## EXERCISE DESCRIPTION
Only lines containing the string "content" belong in the answer; copy all of them from the entries.

Front-end code change data:
►
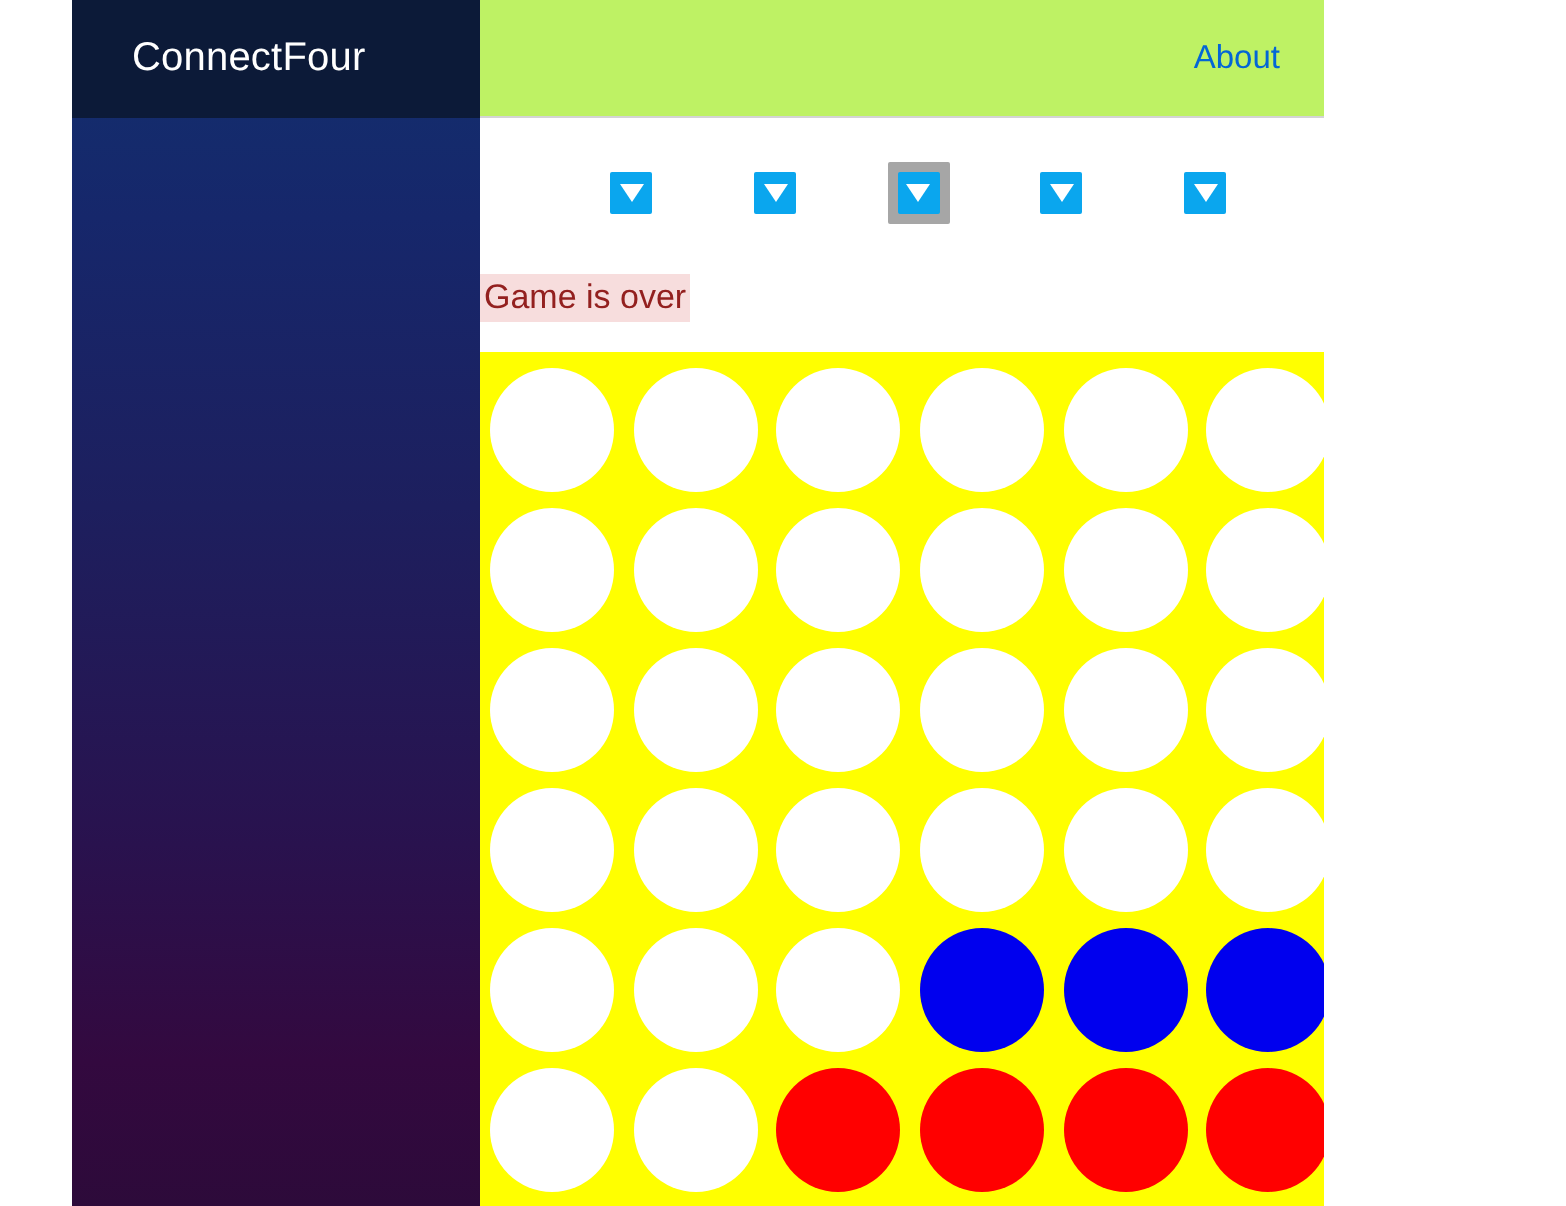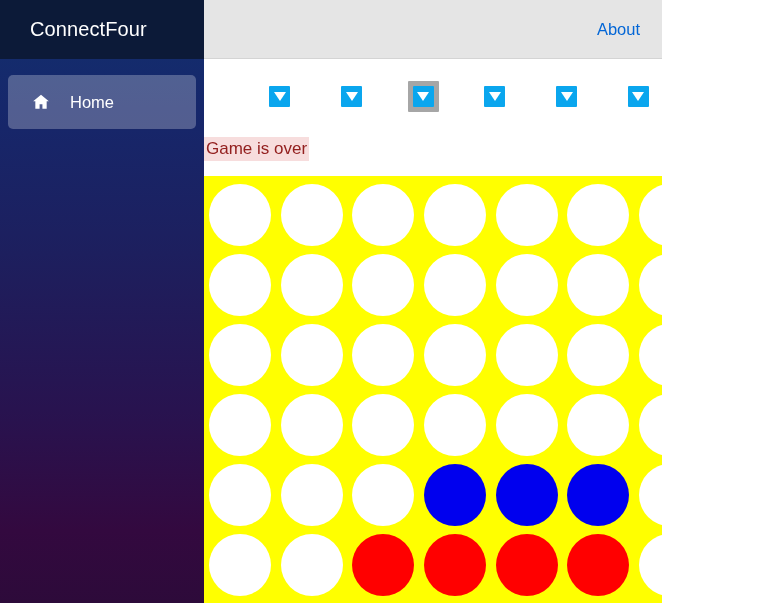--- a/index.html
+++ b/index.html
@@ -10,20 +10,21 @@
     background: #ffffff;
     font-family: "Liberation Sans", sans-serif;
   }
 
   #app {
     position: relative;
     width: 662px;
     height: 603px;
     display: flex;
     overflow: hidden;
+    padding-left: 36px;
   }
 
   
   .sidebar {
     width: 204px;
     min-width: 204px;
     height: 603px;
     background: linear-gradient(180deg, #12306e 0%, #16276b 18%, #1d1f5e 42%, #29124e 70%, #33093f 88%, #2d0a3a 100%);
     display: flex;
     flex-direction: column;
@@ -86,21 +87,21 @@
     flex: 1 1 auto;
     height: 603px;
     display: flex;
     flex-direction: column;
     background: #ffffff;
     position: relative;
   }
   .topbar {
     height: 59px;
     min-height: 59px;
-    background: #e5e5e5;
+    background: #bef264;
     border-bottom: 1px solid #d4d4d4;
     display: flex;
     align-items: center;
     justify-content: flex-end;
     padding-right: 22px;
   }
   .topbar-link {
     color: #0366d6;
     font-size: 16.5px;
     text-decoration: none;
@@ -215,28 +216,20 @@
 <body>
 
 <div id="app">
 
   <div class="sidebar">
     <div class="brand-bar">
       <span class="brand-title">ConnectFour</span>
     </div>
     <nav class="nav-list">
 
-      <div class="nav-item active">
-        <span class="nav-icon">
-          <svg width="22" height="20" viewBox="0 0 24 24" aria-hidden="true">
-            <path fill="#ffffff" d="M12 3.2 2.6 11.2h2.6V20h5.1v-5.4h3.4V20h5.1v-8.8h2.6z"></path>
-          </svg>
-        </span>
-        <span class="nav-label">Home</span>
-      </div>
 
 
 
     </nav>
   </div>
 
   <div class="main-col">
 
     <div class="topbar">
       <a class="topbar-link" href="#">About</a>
◄
►
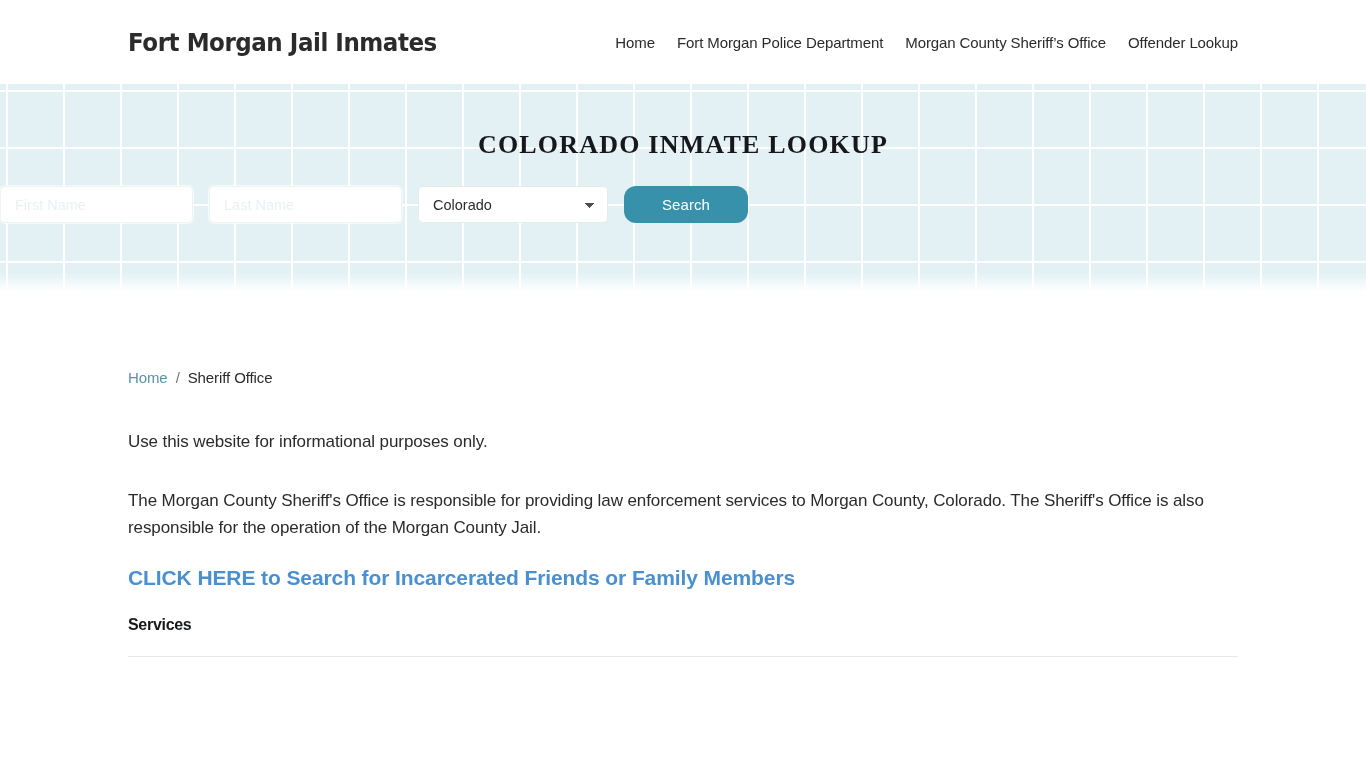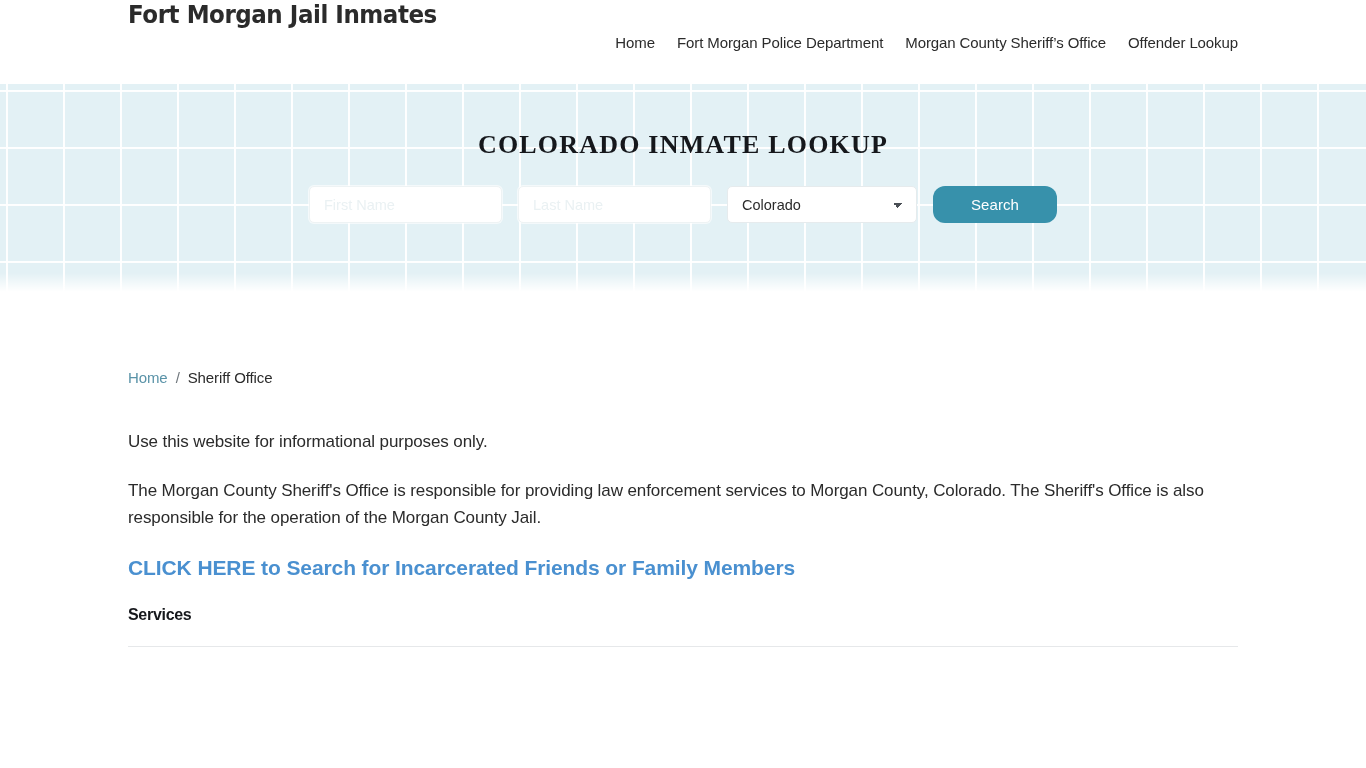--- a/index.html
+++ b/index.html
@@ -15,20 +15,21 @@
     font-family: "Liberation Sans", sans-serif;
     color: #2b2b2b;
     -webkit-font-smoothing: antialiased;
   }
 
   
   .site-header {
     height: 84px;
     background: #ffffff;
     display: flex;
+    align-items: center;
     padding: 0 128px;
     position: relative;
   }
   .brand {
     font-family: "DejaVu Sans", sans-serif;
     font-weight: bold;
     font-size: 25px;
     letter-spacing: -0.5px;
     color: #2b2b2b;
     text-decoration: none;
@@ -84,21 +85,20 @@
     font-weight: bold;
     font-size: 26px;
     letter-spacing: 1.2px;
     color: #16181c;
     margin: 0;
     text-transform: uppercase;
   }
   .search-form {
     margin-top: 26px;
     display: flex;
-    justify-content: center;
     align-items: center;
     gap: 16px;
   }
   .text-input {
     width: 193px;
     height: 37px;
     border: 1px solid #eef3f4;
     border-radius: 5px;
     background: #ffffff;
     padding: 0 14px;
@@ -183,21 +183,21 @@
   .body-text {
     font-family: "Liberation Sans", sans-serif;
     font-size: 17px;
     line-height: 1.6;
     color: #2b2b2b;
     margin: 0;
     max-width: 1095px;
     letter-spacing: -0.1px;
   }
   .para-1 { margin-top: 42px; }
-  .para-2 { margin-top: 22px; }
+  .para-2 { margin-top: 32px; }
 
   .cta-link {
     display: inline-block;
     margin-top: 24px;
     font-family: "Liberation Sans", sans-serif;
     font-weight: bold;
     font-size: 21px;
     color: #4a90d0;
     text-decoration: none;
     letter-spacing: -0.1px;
◄
## TASK SOLUTION
     justify-content: flex-end;
-    justify-content: center;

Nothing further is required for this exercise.